▸ **REQUIREMENT**
Begin at the line below that has "One object in" and stop after the line that has "At which of". Please restate only those lines, word for word.

▸ **RECORDS FOR PROCESSING**

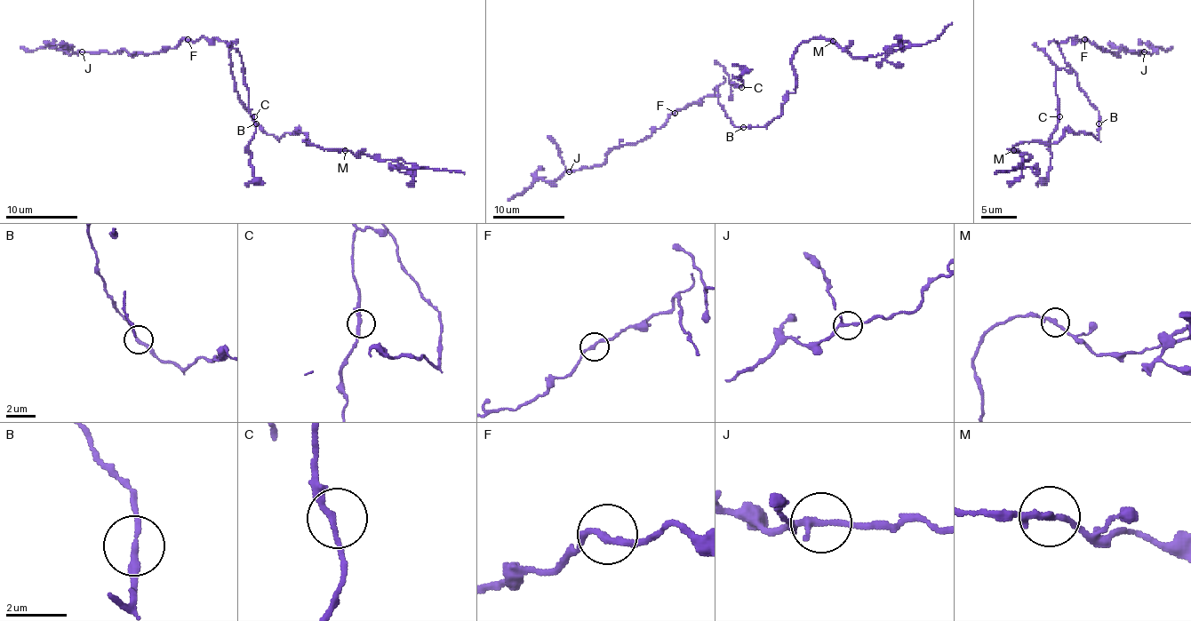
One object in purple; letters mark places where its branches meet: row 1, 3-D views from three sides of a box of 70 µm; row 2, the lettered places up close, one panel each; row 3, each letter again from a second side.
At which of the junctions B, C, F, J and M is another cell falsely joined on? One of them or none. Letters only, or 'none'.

...

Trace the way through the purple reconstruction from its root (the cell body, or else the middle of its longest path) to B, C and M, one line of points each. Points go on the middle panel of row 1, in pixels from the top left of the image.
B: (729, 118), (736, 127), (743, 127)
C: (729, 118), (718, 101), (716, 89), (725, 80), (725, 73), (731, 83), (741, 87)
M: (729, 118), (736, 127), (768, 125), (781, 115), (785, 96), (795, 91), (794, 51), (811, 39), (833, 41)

▸ **RESULT FOR THIS TASK**
One object in purple; letters mark places where its branches meet: row 1, 3-D views from three sides of a box of 70 µm; row 2, the lettered places up close, one panel each; row 3, each letter again from a second side.
At which of the junctions B, C, F, J and M is another cell falsely joined on? One of them or none. Letters only, or 'none'.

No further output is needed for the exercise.